Step 4: Results at 3-month follow-up
The patient presents himself for a 3-month follow-up. He is satisfied with the functional and cosmetic results and reports no discomfort. The scar shows no sign of infection or irritation. The histological analysis of the excised specimen showed the radically removed BCC of nodular/micronodular type without vascular or neural invasion. No clinical suspicion of recurrence. Therefore, the patient is dismissed from our care at subjective and objective well-being, and with an excellent functional and aesthetic outcome.
1,5 g of cefuroxim was applied intraoperatively, and no further antibiotic treatment is planned. The patient is advised to keep the head elevated and avoid hot food and drinks for the first 1-2 days. Furthermore, he should not engage in strenuous physical activities, such as sports or housework, until suture removal. Analgesia can be steered by the patient with up to 4×1 g paracetamol a day. Suture removal is planned at 10 days postoperative at the outpatient clinic, followed by another control after 3 months.
- The frontonasal flap is a one-stage procedure and allows defect coverage with directly adjacent skin, which often provides the best aesthetic results in color and texture .
- The incision pattern follows the subunit principle , also leading to good cosmetic results.
- By bringing the thick skin of the ala to the thick skin of the tip, visible scarring is prevented as it most often occurs in areas with a thickness discrepancy between the flap and the skin [1, 2, 4].
- To prevent damage to the dorsal nasal artery, it is important for the surgeon to maintain a 12 mm margin above and below the choroid fissure while raising the axial frontonasal flap .
- To prevent traction of the nose towards the cheek or alar uplifting, always remeber to undermine the surrounding tissue before flap inset .
- The pivot point of the flap determines wether the elevated flap can reach all defect borders without tension. Careful planning can therefore prevent alar uplifting due to tethering at the pivot point .
- The flaps’ cutback at the glabella should be long enough and lie medially to the medial canthus. Otherwise, mobility of the flap is lost which can result in asymmetry.
- de Fontaine, S., M. Klaassen, and D.S. Soutar, Refinements in the axial frontonasal flap. Br J Plast Surg, 1993. 46(5): p. 371-4.
- Marchac, D. and B. Toth, The axial frontonasal flap revisited.

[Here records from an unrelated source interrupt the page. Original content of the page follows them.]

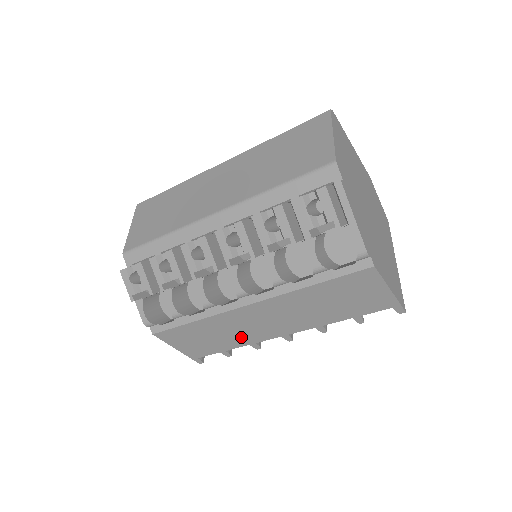
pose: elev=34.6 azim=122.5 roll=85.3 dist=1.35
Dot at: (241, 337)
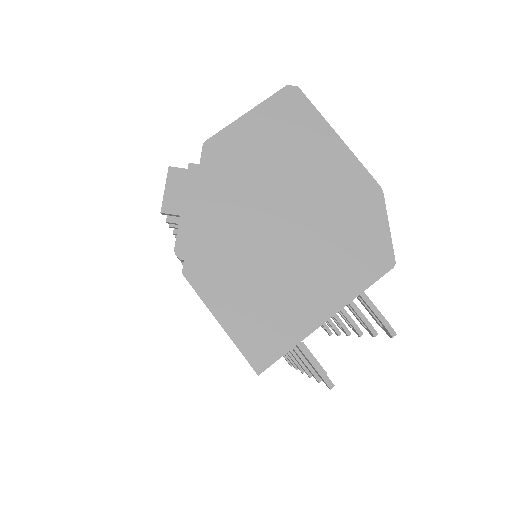
Dot at: occluded
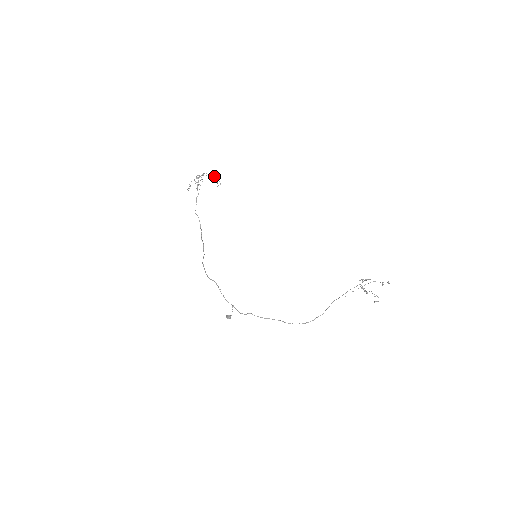
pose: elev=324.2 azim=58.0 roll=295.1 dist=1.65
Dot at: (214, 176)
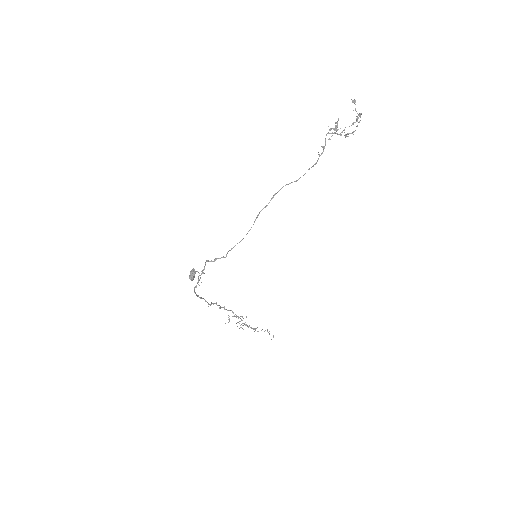
Dot at: occluded
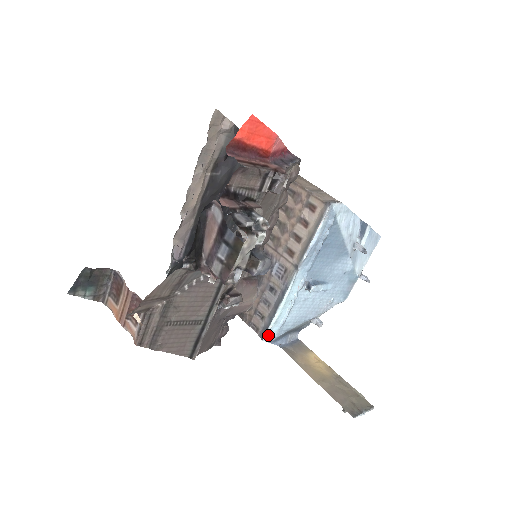
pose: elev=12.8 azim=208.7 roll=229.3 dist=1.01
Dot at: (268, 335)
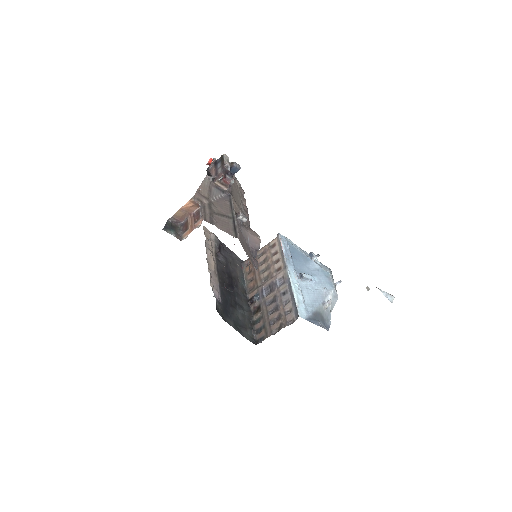
Dot at: (300, 313)
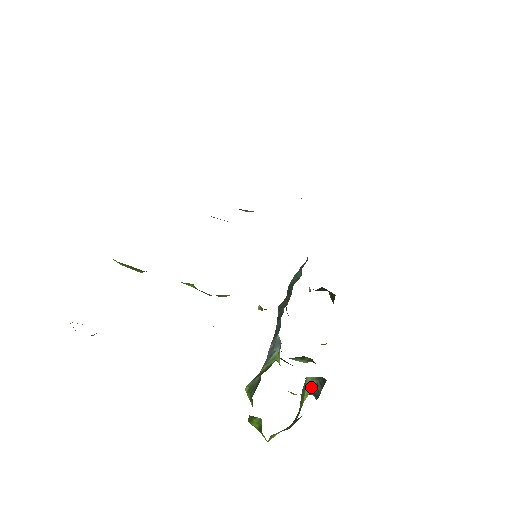
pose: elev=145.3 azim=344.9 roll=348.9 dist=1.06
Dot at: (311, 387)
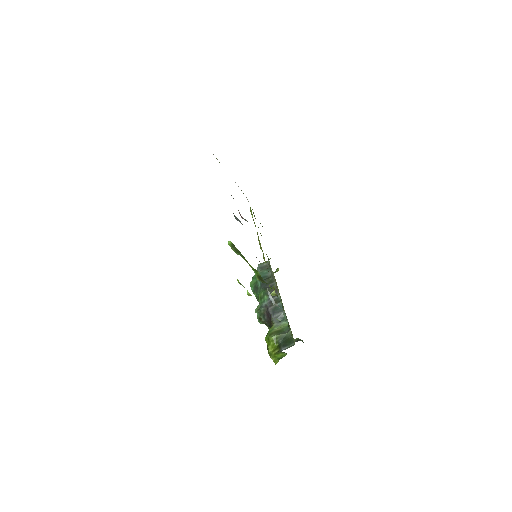
Dot at: occluded
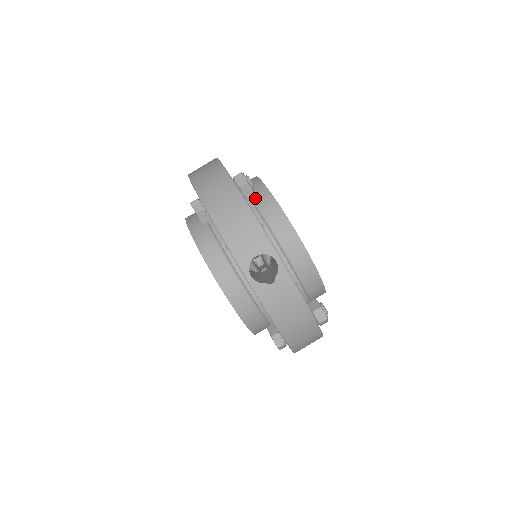
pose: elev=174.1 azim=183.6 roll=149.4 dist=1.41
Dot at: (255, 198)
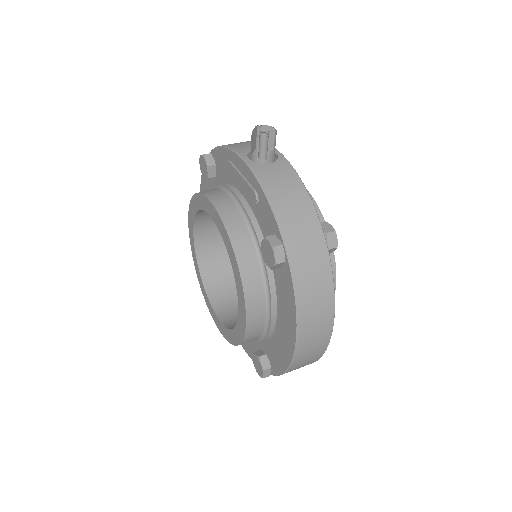
Dot at: occluded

Plast Reconstr Surg, 1985. 76(5): p. 686-94.
- Burget, G.C. and F.J. Menick, The subunit principle in nasal reconstruction. Plast Reconstr Surg, 1985. 76(2): p. 239-47.
- Marchac, D., Les résultats à distance du lambeau fronto-nasal. 1974.
- Aoi, J., et al., Simple and effective modification of the axial frontonasal flap to prevent flap distortion. The Journal of Dermatology, 2019. 46(1): p. e46-e47.
- Baker, S.R., et al., Local flaps in facial reconstruction. First Edition. Mosby. St. Louis, Missouri.1995. p:232.